**Texto de lectura:**
>>>
En ¿Sueño que vivo? Stojka rememora su vida en el último campo, el de Bergen-Belsen (“Lo único bueno de allí era que los nazis no entraban en nuestra zona. Tenían miedo de coger el tifus o la sarna”), y vemos a una niña que se sentaba siempre entre las montañas de muertos, “era el único lugar donde había silencio y estábamos protegidos del viento”. Describe cómo al llegar la primavera la hierba crecía bajo los tablones de los barracones, una hierba que, comida, fue tan deliciosa como un montoncito de azúcar.
Los flashes de Auswichtz son muy dolorosos: “Lo peor para nosotros era cuando llegaban los trenes a las 3 de la madrugada. Oyes el chirrido del frenazo y oyes cómo caminan azuzados por los kapos y por los soldados y por los perros… Luego oyes cómo se desliza su ropa al suelo cuando llegan al crematorio. Y después todo está en silencio. Y luego de repente llega un viento y el olor penetra en el barracón”.
<<<
**Extracto de datos:**
>>>
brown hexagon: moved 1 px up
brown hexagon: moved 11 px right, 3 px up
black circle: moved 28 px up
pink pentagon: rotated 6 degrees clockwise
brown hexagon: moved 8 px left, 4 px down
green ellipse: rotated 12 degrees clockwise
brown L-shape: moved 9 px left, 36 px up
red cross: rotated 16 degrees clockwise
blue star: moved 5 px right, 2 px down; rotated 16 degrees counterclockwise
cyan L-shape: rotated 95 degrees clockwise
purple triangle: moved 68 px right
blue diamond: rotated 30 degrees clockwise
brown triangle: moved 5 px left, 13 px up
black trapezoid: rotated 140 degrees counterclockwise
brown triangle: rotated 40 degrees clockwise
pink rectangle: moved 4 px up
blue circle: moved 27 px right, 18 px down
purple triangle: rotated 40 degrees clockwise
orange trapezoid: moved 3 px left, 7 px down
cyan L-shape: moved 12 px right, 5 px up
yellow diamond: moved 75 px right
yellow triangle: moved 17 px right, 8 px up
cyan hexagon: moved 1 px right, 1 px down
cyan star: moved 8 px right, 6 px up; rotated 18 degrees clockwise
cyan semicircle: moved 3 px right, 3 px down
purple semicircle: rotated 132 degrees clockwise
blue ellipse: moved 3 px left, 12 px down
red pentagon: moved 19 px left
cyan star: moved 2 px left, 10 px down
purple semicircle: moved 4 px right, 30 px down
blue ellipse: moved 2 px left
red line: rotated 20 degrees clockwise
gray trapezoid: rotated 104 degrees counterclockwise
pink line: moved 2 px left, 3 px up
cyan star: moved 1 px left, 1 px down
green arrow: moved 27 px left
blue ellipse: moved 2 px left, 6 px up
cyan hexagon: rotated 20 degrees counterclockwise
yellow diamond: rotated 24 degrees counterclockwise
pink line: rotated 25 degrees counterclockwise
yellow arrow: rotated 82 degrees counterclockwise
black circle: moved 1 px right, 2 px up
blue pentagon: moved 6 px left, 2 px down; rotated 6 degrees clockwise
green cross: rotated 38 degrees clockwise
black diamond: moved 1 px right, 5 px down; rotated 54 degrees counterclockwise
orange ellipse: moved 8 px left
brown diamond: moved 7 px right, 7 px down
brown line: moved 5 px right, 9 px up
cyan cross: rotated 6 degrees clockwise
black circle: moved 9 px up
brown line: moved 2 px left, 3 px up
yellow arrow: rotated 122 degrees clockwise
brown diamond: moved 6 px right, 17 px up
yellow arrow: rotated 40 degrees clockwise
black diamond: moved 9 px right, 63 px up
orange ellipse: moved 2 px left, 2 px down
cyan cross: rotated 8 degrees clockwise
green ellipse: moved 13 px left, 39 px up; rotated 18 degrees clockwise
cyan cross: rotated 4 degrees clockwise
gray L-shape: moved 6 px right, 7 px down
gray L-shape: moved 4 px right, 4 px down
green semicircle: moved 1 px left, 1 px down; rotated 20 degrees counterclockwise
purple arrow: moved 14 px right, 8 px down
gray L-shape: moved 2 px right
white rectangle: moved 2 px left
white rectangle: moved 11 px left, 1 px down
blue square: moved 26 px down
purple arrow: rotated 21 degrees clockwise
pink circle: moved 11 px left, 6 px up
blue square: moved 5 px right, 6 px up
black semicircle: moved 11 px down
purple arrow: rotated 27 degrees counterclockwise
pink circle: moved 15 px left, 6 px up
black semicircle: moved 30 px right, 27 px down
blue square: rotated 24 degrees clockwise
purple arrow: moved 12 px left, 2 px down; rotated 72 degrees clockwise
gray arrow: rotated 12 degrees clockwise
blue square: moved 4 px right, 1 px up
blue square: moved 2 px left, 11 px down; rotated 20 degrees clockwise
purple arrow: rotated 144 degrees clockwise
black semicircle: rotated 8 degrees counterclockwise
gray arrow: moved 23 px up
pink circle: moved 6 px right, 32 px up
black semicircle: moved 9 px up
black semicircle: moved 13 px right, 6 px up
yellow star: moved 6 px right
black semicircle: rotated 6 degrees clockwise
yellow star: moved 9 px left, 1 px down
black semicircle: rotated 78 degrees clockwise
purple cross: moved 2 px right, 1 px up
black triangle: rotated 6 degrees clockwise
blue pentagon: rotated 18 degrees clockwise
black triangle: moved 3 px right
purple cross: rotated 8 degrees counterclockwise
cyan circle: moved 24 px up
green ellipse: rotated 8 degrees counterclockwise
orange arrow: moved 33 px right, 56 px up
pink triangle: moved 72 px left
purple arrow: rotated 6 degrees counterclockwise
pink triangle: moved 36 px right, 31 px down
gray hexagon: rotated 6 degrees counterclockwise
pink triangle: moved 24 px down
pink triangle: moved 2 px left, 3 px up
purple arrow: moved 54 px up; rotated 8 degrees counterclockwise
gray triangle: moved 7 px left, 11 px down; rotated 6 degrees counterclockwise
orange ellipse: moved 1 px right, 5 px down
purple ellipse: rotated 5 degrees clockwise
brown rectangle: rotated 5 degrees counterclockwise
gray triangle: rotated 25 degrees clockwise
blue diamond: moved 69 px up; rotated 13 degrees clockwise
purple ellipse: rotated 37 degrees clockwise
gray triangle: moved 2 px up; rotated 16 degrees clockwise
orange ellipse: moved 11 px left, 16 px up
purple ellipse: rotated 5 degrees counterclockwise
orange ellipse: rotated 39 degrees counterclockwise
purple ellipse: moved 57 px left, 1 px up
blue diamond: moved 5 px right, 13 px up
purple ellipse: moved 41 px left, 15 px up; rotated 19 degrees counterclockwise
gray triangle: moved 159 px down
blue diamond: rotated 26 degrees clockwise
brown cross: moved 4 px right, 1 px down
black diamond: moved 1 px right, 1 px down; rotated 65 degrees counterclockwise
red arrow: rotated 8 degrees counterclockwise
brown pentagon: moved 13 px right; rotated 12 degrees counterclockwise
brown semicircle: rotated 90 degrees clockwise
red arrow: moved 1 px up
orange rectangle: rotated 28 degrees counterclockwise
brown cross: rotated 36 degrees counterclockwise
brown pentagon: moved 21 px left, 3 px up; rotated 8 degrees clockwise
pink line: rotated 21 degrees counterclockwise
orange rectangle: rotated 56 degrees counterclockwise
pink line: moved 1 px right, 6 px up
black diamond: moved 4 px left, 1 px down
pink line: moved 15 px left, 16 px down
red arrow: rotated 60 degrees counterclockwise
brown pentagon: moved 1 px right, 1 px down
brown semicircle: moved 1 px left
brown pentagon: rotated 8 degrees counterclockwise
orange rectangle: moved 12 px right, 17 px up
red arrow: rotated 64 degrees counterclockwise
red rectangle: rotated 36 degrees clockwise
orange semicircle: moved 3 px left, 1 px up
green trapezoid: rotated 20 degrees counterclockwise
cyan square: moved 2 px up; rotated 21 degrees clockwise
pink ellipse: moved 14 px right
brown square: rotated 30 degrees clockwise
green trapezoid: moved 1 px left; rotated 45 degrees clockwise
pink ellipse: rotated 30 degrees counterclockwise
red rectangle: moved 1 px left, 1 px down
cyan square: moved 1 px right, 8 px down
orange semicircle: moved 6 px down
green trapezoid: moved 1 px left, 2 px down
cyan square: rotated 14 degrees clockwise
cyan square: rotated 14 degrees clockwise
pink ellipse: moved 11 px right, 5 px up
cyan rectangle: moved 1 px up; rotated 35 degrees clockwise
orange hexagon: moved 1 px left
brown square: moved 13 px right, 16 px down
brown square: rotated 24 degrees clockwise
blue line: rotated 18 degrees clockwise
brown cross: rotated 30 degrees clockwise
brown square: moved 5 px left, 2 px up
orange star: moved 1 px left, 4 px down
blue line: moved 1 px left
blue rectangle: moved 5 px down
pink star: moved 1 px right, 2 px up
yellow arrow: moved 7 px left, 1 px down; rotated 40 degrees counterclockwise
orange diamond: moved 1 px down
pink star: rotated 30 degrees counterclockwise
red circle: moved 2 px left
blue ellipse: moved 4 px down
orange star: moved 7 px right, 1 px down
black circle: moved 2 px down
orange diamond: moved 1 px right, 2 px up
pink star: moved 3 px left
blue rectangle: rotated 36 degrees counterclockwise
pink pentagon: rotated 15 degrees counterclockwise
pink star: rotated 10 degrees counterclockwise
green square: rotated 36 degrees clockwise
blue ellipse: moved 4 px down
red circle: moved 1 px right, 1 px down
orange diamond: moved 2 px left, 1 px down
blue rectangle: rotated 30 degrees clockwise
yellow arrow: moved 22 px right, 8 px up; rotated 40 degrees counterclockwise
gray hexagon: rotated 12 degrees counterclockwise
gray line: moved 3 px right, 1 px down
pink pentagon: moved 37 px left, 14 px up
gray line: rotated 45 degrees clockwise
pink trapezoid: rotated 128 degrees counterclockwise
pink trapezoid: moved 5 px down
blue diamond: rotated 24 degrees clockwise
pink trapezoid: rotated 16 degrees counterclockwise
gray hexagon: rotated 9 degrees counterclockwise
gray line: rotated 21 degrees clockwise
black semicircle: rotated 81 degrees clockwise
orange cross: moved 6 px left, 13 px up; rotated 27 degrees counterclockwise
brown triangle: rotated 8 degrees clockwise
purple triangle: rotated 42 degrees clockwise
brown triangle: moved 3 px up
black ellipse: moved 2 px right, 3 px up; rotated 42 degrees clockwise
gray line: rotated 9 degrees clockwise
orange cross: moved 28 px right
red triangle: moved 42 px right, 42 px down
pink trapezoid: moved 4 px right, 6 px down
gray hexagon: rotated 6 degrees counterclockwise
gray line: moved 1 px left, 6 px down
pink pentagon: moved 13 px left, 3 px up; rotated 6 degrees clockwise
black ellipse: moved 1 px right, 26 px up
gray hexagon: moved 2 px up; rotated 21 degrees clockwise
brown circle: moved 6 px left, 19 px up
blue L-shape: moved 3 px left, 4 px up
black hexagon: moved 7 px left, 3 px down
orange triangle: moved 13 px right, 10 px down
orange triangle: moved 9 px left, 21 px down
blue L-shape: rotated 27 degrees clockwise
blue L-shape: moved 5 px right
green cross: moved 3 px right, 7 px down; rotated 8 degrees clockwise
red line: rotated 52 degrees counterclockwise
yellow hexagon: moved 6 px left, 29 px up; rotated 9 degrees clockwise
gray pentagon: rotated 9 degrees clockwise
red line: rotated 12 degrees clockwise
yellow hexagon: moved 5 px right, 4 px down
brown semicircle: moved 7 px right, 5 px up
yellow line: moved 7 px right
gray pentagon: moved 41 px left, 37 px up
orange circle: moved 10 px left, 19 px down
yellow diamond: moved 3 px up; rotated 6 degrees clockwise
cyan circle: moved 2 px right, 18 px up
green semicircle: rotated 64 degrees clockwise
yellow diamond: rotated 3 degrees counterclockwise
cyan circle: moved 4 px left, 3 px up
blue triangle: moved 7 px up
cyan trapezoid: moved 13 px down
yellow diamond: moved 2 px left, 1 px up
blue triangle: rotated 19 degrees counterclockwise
<<<
**Requisitos de la tarea:**
Cambia «hierba» por «pasto» y reproduce del texto sobre Stojka todo lo que va desde «En ¿Sueño que» hasta «montoncito de azúcar.». El listado es material independiente del texto sobre Stojka.

**Solución completa:**
En ¿Sueño que vivo? Stojka rememora su vida en el último campo, el de Bergen-Belsen (“Lo único bueno de allí era que los nazis no entraban en nuestra zona. Tenían miedo de coger el tifus o la sarna”), y vemos a una niña que se sentaba siempre entre las montañas de muertos, “era el único lugar donde había silencio y estábamos protegidos del viento”. Describe cómo al llegar la primavera la pasto crecía bajo los tablones de los barracones, una pasto que, comida, fue tan deliciosa como un montoncito de azúcar.